Put the lines of the listing, from its first line up to and including the line with "# Typing Party Appの遊び方", into a numbered list, leaving out blank lines.
___ SUPPLIED RECORDS
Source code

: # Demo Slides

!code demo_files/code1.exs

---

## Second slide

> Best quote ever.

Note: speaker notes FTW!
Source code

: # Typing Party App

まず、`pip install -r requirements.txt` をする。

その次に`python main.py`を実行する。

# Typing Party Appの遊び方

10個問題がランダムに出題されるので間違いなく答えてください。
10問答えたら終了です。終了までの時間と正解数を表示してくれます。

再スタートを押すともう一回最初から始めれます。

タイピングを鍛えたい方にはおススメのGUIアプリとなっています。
______
:: ANSWER SECTION ::
1. Source code
2. : # Demo Slides
3. !code demo_files/code1.exs
4. ---
5. ## Second slide
6. > Best quote ever.
7. Note: speaker notes FTW!
8. Source code
9. : # Typing Party App
10. まず、`pip install -r requirements.txt` をする。
11. その次に`python main.py`を実行する。
12. # Typing Party Appの遊び方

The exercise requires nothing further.